MEP printed out the Administrative Measures for Pollutant Emission Permitting (on trial) (hereinafter referred to as the Administrative Measures), which stipulates the procedures for the examination and issuance of pollutant emission permits, and specifies the legal liabilities of the environmental protection departments, the polluters, and the third-party organizations.
As a regulatory basis for the pollutant emission permitting system, the Administrative Measures clarifies the liabilities of the polluters and highlights the importance to give incentives to compliance and disincentives to incompliance.
In order to enable the polluters to honor their liabilities, the document provides for five systems, that is, the enterprise committing, self-monitoring, emission accounting, compliance reporting, and information sharing systems. An enterprise shall commit to environmental compliance and take responsibility for the authenticity, integrity, and legitimacy of the application materials in order to obtain a pollutant permit. The self-monitoring, emission accounting, and compliance reporting help the polluter to determine whether it has met the emission standards, identify its environmental problems in business operation, and calculate its actual emissions on its own. They provide evidence for the polluter concerned to prove compliance and help the environmental protection departments to check and determine the polluter’s compliance with the pollution permit. The information sharing enhances the enterprises’ awareness of compliance with the pollution permit and creates an environment of public supervision.

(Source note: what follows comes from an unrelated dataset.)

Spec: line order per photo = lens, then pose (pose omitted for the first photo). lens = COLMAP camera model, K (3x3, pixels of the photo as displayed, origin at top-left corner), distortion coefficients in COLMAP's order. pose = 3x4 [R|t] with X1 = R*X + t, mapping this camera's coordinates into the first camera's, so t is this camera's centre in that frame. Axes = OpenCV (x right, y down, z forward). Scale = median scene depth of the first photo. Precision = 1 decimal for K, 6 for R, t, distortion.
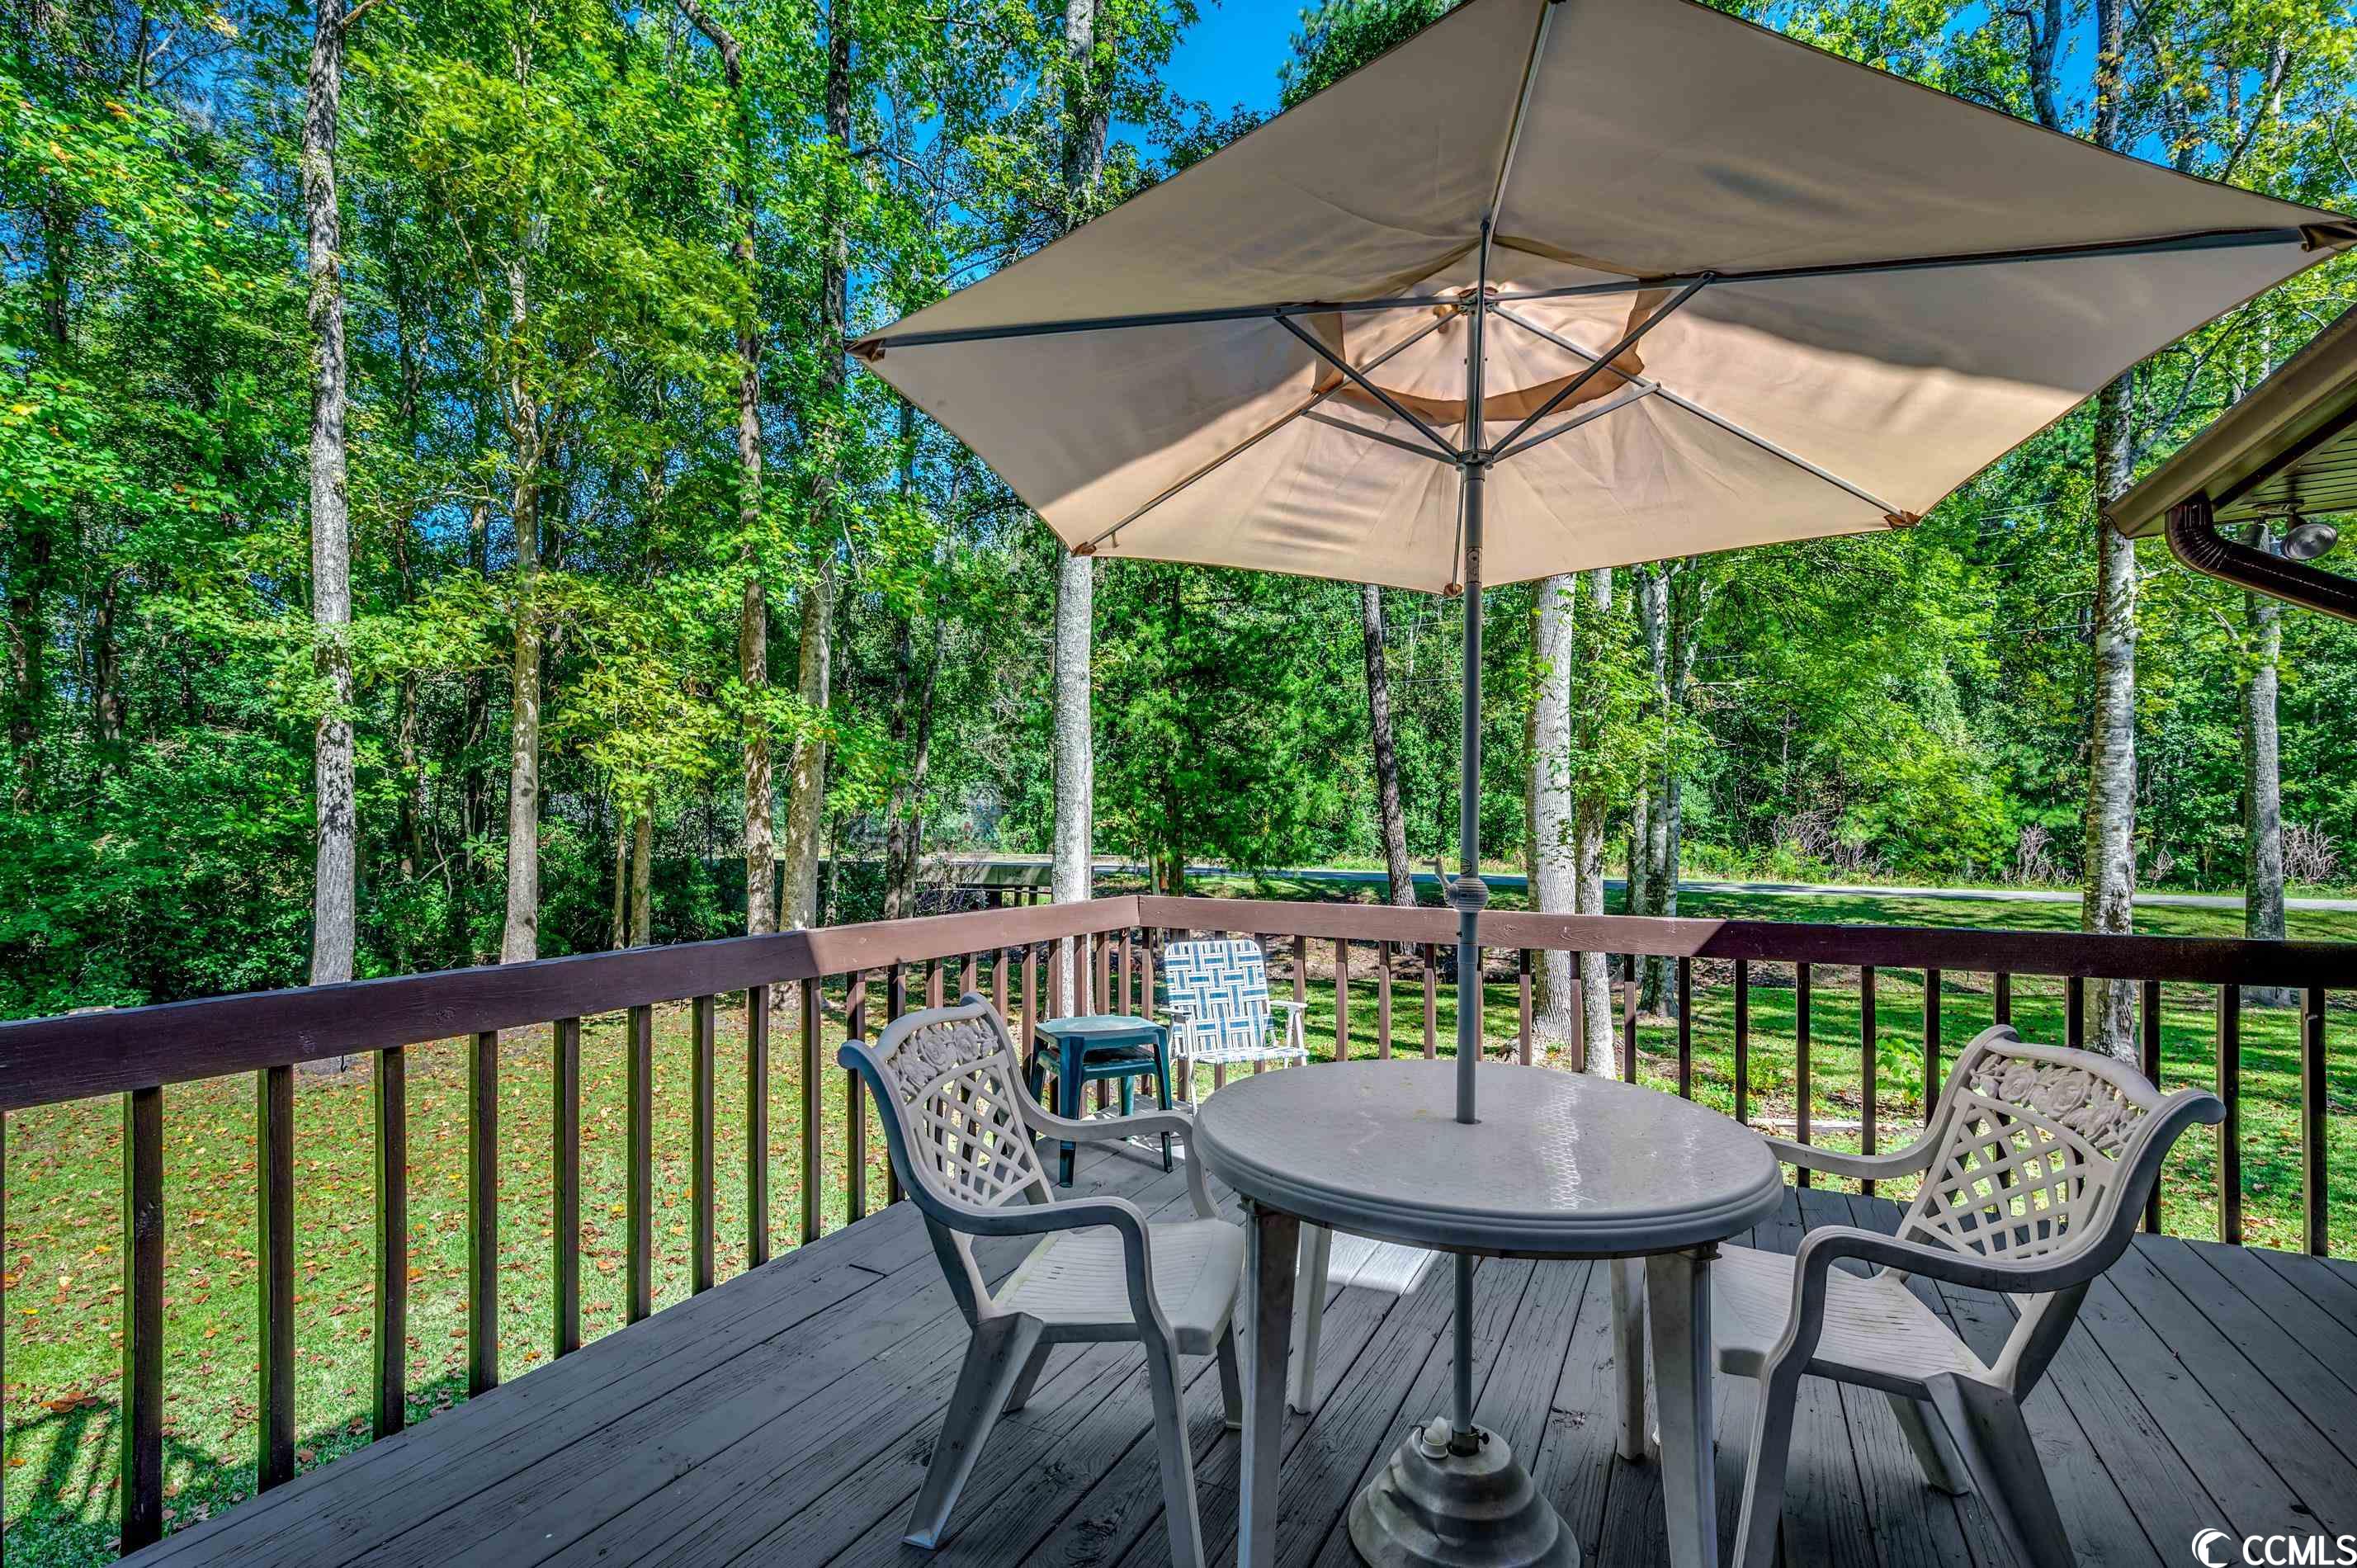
lens RADIAL K [[1052.0, 0, 1190.6], [0, 1052.0, 827.2], [0, 0, 1]] dist [0.000260, -0.000851]
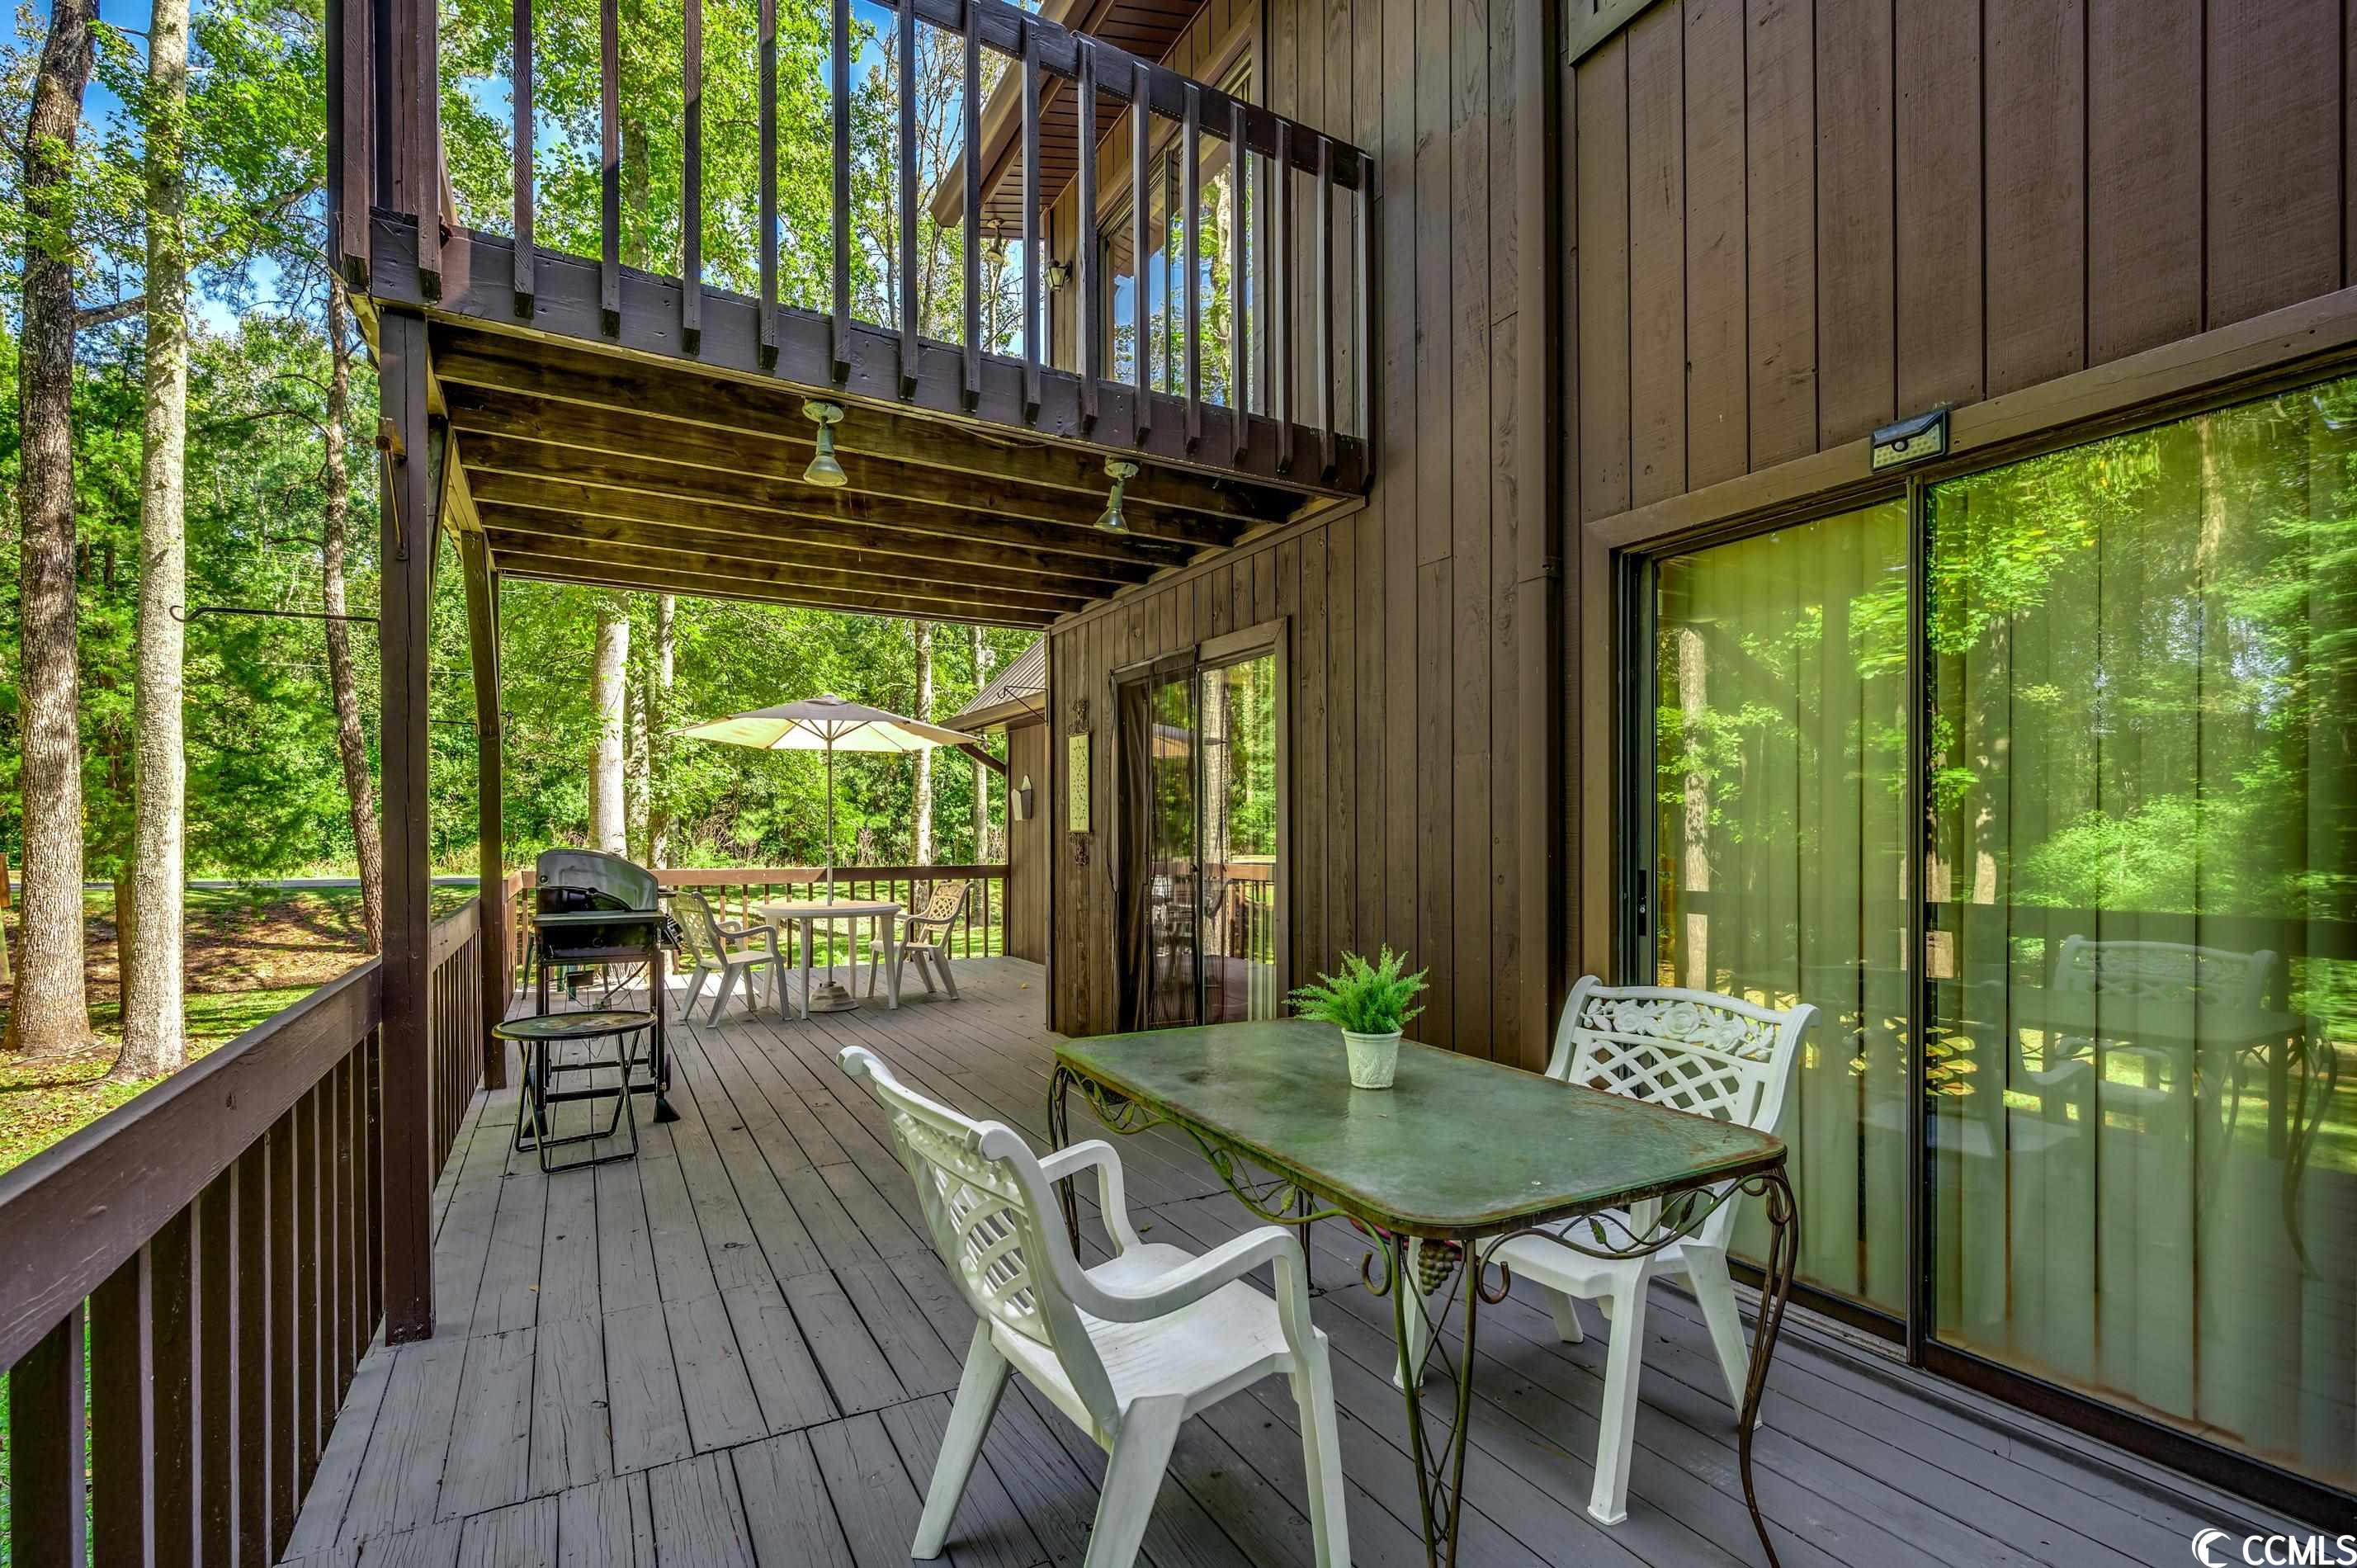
lens RADIAL K [[1060.8, 0, 1177.3], [0, 1060.8, 833.8], [0, 0, 1]] dist [-0.001310, 0.000363]
pose [[0.565297, -0.006122, 0.824865, -0.137579], [0.002572, 0.999981, 0.005659, 0.000300], [-0.824884, -0.001077, 0.565302, -0.152384]]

The Administrative Measures is an update of the temporary regulations issued in 2016 on the management of pollution permits. It is the regulatory basis for the application for and examination and issuance of pollution permits. It specifies that Ministry of Environmental Protection shall formulate technical specifications and guidance for the obtainment of pollution permits, the management of emission accounts, the compliance reporting of the permits, the self-monitoring, and the feasible pollution control technologies.
The Administrative Measures stresses the importance of the pollution permit as the basic vehicle for rigorous compliance inspection. The environmental inspection departments shall make inspection plans, check the polluter’s emission account books, online monitoring data, and take other approaches to calculate the actual amounts of emissions and compare them against the polluter’s pollution permit, so as to determine whether the polluter concerned has complied with the permit.
Furthermore, the Administrative Measures specifies the legal liabilities of the environmental protection departments, the polluters, and the third-party organizations. The document provides for the circumstances of incompliance, including, inter alia, emission without a permit, emission against the permit, data fraud, incompliant self-monitoring, and failure to share environmental information. Accordingly, it stipulates the punitive provisions with regard to the above incompliances.
(This English version is for your reference only.In case any discrepancy exists between the Chinese and English context, the Chinese version shall prevail.)